── AVAILABLE DATA
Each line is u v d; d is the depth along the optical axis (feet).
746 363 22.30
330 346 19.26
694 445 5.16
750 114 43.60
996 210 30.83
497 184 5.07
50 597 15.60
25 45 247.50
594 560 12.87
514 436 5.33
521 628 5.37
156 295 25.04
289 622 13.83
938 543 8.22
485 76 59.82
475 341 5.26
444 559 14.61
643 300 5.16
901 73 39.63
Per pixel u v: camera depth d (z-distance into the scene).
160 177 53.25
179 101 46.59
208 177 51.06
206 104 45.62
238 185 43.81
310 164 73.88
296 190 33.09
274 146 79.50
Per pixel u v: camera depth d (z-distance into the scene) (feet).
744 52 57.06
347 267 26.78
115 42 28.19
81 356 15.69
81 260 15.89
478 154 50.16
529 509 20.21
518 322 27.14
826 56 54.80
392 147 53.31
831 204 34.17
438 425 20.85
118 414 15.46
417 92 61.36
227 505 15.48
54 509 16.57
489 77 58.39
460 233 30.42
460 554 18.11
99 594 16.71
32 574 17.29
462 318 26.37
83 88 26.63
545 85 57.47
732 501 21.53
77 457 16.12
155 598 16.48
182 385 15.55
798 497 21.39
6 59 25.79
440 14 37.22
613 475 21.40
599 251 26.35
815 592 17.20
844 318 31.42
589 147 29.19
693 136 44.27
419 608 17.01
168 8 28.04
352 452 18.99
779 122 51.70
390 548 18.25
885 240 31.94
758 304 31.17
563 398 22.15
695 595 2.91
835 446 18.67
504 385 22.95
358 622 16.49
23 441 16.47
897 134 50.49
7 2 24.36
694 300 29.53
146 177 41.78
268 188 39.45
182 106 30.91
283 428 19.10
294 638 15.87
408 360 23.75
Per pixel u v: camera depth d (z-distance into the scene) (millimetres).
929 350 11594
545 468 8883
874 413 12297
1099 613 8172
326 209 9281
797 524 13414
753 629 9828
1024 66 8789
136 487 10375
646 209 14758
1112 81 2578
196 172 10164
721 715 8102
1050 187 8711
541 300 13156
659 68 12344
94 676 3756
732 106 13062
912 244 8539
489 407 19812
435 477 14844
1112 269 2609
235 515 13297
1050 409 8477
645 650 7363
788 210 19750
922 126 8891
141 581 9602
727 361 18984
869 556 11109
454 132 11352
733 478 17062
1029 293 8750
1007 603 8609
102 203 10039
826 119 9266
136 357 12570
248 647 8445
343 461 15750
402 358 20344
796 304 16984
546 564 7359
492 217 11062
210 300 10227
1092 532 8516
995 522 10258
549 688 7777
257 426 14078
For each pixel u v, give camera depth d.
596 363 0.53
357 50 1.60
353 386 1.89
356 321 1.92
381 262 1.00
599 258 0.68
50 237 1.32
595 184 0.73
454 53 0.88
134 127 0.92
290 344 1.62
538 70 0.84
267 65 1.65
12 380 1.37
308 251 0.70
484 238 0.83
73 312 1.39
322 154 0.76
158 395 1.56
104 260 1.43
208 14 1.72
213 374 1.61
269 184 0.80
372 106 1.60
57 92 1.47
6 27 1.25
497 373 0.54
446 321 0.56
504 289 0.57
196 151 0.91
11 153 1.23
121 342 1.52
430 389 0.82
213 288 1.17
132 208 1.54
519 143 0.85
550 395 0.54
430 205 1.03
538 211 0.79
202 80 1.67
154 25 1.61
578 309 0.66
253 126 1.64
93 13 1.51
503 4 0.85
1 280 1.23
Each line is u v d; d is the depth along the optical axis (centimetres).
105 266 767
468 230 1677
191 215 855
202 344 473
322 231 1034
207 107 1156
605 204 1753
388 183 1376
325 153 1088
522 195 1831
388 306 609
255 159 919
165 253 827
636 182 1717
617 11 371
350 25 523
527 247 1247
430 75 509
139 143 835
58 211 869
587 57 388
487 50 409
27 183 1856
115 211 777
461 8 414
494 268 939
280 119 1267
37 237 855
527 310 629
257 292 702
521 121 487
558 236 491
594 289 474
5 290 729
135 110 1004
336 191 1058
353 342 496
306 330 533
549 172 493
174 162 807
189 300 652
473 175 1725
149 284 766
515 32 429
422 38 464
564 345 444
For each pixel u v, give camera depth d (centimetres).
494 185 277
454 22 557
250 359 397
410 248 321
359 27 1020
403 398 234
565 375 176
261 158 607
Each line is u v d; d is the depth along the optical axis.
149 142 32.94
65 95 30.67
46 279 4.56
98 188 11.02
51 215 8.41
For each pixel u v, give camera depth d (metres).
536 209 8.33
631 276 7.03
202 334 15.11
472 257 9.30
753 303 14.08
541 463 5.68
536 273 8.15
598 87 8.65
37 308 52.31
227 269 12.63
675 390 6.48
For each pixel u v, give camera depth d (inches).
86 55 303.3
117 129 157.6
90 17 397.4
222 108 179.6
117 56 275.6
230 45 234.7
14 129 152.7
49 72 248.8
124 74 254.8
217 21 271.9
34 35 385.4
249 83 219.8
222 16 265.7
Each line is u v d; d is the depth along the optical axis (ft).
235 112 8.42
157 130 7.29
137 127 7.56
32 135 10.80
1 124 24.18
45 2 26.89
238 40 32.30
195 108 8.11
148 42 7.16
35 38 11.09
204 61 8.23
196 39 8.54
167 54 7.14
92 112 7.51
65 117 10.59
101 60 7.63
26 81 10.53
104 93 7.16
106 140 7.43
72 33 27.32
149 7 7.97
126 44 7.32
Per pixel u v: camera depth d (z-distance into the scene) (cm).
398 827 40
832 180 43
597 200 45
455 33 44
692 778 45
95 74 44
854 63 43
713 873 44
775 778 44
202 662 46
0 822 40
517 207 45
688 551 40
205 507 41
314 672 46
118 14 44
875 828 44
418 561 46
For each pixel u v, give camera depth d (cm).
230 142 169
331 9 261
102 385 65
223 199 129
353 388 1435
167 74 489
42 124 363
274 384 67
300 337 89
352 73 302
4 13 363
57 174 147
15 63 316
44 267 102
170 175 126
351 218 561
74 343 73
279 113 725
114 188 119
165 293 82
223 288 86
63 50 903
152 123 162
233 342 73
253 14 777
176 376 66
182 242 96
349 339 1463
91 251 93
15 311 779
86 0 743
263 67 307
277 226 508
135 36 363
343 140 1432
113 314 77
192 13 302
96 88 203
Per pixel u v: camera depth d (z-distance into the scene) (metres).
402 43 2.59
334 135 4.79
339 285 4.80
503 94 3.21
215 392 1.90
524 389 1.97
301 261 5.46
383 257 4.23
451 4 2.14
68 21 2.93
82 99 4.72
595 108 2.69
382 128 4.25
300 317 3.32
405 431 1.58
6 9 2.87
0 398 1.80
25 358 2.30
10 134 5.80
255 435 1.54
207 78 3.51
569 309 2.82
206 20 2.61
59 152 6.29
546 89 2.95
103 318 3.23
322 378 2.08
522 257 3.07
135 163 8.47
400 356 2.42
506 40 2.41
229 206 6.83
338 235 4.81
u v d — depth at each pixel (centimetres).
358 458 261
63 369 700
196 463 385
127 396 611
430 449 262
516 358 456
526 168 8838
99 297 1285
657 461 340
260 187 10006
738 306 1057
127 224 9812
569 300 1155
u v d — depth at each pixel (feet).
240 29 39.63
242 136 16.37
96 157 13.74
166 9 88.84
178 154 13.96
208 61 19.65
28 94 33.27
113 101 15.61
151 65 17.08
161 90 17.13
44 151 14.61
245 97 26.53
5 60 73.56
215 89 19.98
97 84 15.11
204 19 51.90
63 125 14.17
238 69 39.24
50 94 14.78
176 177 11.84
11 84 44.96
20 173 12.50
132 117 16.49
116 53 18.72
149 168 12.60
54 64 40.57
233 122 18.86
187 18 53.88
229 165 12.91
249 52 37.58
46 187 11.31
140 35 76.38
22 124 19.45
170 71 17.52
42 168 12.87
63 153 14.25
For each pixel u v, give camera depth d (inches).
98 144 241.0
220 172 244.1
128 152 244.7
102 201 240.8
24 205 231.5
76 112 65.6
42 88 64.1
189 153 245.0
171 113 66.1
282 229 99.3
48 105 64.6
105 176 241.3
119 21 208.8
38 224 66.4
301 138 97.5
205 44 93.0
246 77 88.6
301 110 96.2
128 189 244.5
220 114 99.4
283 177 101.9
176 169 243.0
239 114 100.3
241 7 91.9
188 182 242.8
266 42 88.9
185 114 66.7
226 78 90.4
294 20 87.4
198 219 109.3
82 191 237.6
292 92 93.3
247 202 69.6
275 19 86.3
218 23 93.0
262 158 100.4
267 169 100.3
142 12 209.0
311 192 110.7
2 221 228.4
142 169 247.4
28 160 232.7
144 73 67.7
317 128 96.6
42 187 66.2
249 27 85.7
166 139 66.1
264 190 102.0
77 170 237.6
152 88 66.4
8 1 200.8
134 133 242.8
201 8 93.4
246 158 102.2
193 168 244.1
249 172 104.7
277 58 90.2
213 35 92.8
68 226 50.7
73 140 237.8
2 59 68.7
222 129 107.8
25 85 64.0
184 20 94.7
────
= ACTIVITY =
Write out a verbatim copy of the data, beginning with its first line and ending with the line that contains "257 426 14078".

= SOLUTION TO THIS EXERCISE =
Each line is u v d; d is the depth along the optical axis (feet).
746 363 22.30
330 346 19.26
694 445 5.16
750 114 43.60
996 210 30.83
497 184 5.07
50 597 15.60
25 45 247.50
594 560 12.87
514 436 5.33
521 628 5.37
156 295 25.04
289 622 13.83
938 543 8.22
485 76 59.82
475 341 5.26
444 559 14.61
643 300 5.16
901 73 39.63
Per pixel u v: camera depth d (z-distance into the scene).
160 177 53.25
179 101 46.59
208 177 51.06
206 104 45.62
238 185 43.81
310 164 73.88
296 190 33.09
274 146 79.50
Per pixel u v: camera depth d (z-distance into the scene) (feet).
744 52 57.06
347 267 26.78
115 42 28.19
81 356 15.69
81 260 15.89
478 154 50.16
529 509 20.21
518 322 27.14
826 56 54.80
392 147 53.31
831 204 34.17
438 425 20.85
118 414 15.46
417 92 61.36
227 505 15.48
54 509 16.57
489 77 58.39
460 233 30.42
460 554 18.11
99 594 16.71
32 574 17.29
462 318 26.37
83 88 26.63
545 85 57.47
732 501 21.53
77 457 16.12
155 598 16.48
182 385 15.55
798 497 21.39
6 59 25.79
440 14 37.22
613 475 21.40
599 251 26.35
815 592 17.20
844 318 31.42
589 147 29.19
693 136 44.27
419 608 17.01
168 8 28.04
352 452 18.99
779 122 51.70
390 548 18.25
885 240 31.94
758 304 31.17
563 398 22.15
695 595 2.91
835 446 18.67
504 385 22.95
358 622 16.49
23 441 16.47
897 134 50.49
7 2 24.36
694 300 29.53
146 177 41.78
268 188 39.45
182 106 30.91
283 428 19.10
294 638 15.87
408 360 23.75
Per pixel u v: camera depth d (z-distance into the scene) (millimetres).
929 350 11594
545 468 8883
874 413 12297
1099 613 8172
326 209 9281
797 524 13414
753 629 9828
1024 66 8789
136 487 10375
646 209 14758
1112 81 2578
196 172 10164
721 715 8102
1050 187 8711
541 300 13156
659 68 12344
94 676 3756
732 106 13062
912 244 8539
489 407 19812
435 477 14844
1112 269 2609
235 515 13297
1050 409 8477
645 650 7363
788 210 19750
922 126 8891
141 581 9602
727 361 18984
869 556 11109
454 132 11352
733 478 17062
1029 293 8750
1007 603 8609
102 203 10039
826 119 9266
136 357 12570
248 647 8445
343 461 15750
402 358 20344
796 304 16984
546 564 7359
492 217 11062
210 300 10227
1092 532 8516
995 522 10258
549 688 7777
257 426 14078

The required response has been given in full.